Modes Pedaling Drill


Enhance your bass guitar skills with the Modes Pedaling Drill, a powerful exercise designed to strengthen your playing abilities.

Join me as I guide you through this engaging drill, focusing on various modes and their application.

Elevate your musical proficiency and develop a solid foundation in bass guitar technique with this comprehensive drill!


Modes Pedaling Drill

Video Transcript

One minute moats pedaling drill with Ari.
Take the modes and start them all from the same root. Sort them from brightest to darkest. If you do that then you will only have one note changing going from mode to mode. Key of G:

This is lydian: [🎡🎡🎡 Ari plays lydian scale 🎡🎡🎡]

Ionian: [🎡🎡🎡 Ari plays ionian scale 🎡🎡🎡]

Mixo: [🎡🎡🎡 Ari plays mixolydian scale 🎡🎡🎡]

Dorian: [🎡🎡🎡 Ari plays dorian scale 🎡🎡🎡]

Aeolian: [🎡🎡🎡 Ari plays aeolian scale 🎡🎡🎡]

Fridge: [🎡🎡🎡 Ari plays phrygian scale 🎡🎡🎡]

Locrian: [🎡🎡🎡 Ari plays locrian scale 🎡🎡🎡]

Importance of the Circle of Fifths

cycle of fifths

Discover the significance of the Circle of Fifths in music theory.

Uncover why this powerful tool holds immense importance and learn how it can enhance your understanding of key relationships, chord progressions, and harmonic patterns.

Dive into the captivating world of the Circle of Fifths and unlock new realms of musical knowledge and creativity!


Importance of the Circle of Fifths

Video Transcript

One minute Theory with Ari

Let’s talk about the cycle of fifths for a moment. So many people simply think of it as a tool to organize your sharps and your flats and your majors and your minors. Don’t call it A sharp major, call it B flat major and that’s all nice and good.

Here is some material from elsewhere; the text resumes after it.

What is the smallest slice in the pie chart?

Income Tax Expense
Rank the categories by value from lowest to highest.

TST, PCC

It’s such a great ear training tool and it’s such a great practice tool. For example, if you simply play through the cycle to the left: C to the F to the B flat to the E flat to the A flat to the D flat and so forth… you are playing descending fifths. And you hear how this has such a pulling quality to it because it sounds like a mini resolve each time. It’s like 5-1, 5-1, 5-1, 5-1, 5-1, 5-1, 5-1 all right. So it sounds like gravity and you’re falling down the stairs and you simply can’t stop.

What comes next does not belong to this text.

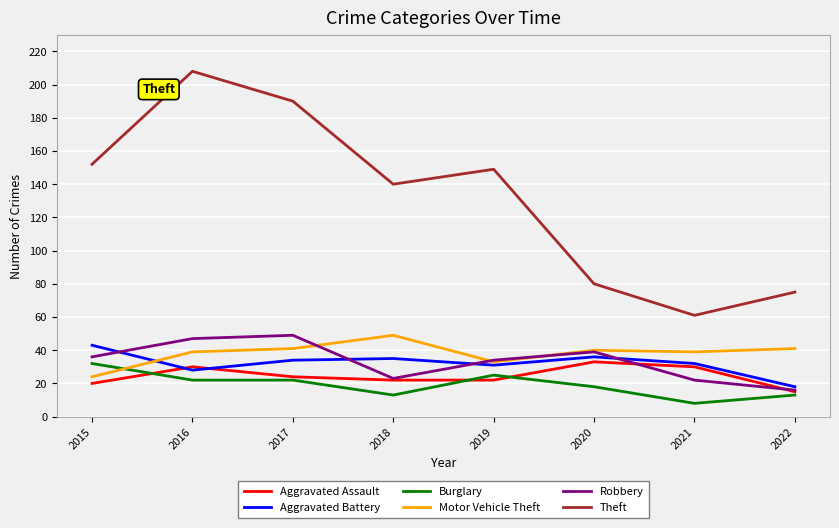

Which series has the largest total across all categories?

Theft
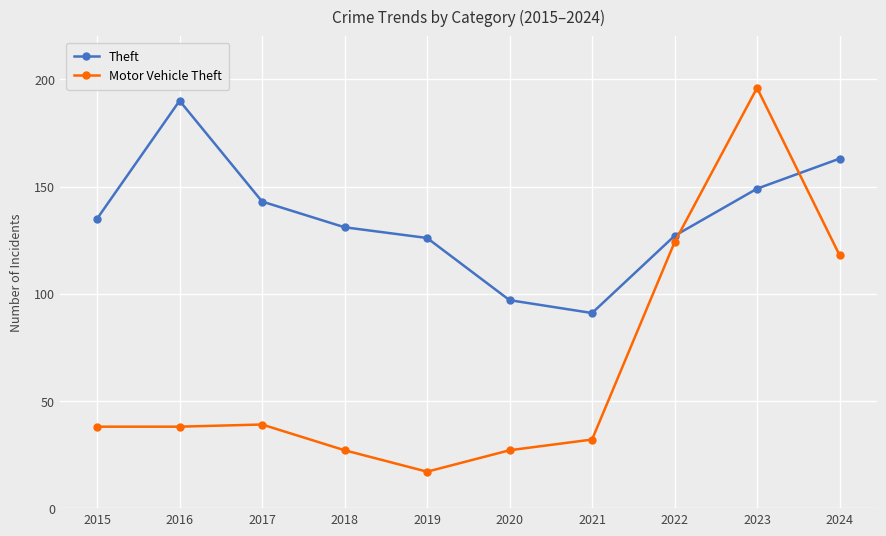

What are all the series names shown in the legend?

Theft, Motor Vehicle Theft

Songs that do that are for example, Fly Me to the Moon or Autumn Leaves. Now if you go the other way see that the G to the D to the A to the E to the B, then you hear this much more uplifting quality and a song that does that for example, is Hotel California.

Now in songs you often stay within one key versus in the cycle you’re really changing keys but what I just said is still true for the bass movement.

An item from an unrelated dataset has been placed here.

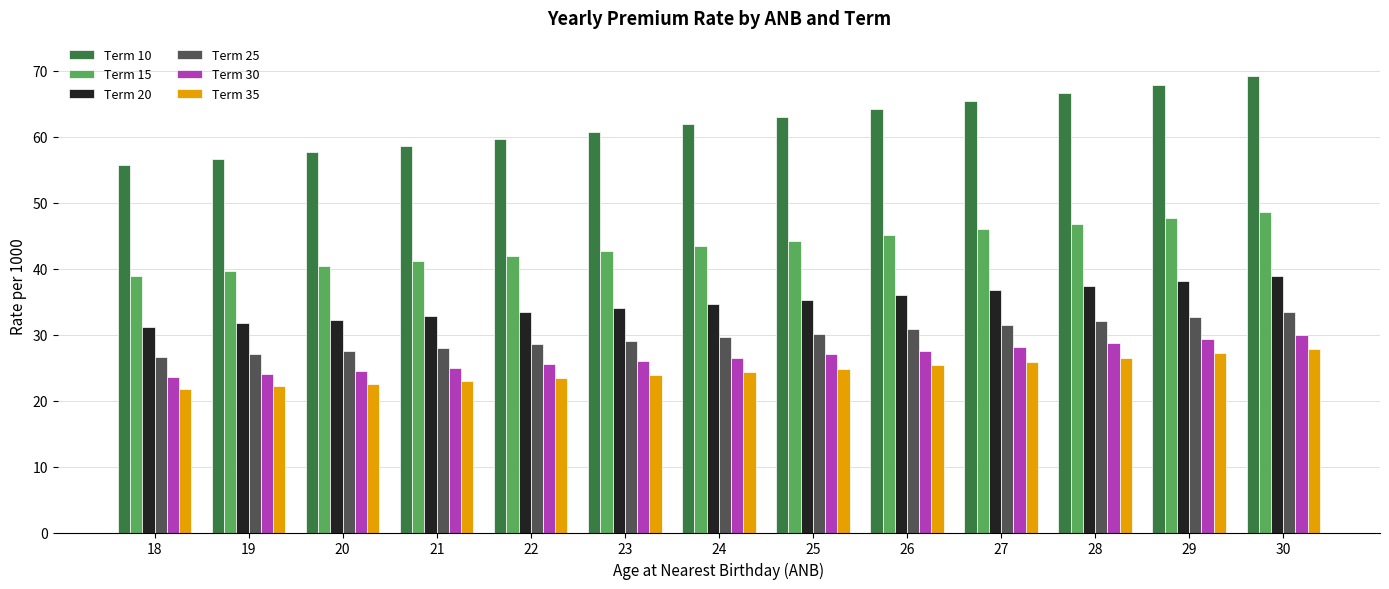

True or false: Term 30 has a value of 19.8 at 28.

False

Scale Degrees are Sounds and Numbers

scale degrees are sounds

Unlock the power of scale degrees in music theory with this captivating video.

Dive into the world of bass guitar tips with @LearnBassWithAri as we unravel the intricate connection between sounds and numbers. Explore the theoretical aspects of scale degrees and gain valuable insights to expand your musical understanding.

Join me on this educational journey and enrich your playing abilities with comprehensive theoretical knowledge.


Scale Degrees are Sounds and Numbers

Video Transcript

One minute scalar of practice with Ari.
Practice the scale, and say the scale degrees, and then cement those sound relationships to the root by playing the root in between every single note, like this: C mixolydian.

[🎡🎡🎡 Ari plays scale 🎡🎡🎡}

Say the scale degrees: 1 – 2 – 3 – 4 – 5 – 6 – b7 – root. Now cement those sound relationships with the root by playing the root in between every single scale degree. Major 2nd, 3rd, 4th, 5th, major 6th, flat 7th, root. These are sounds. These numbers are sounds. You can also relate them to the top root, and then all the intervals invert – what used to be the minor 7th now becomes the major 2nd… minor 3rd, 4th, 5th, minor 6th, minor 7th, root.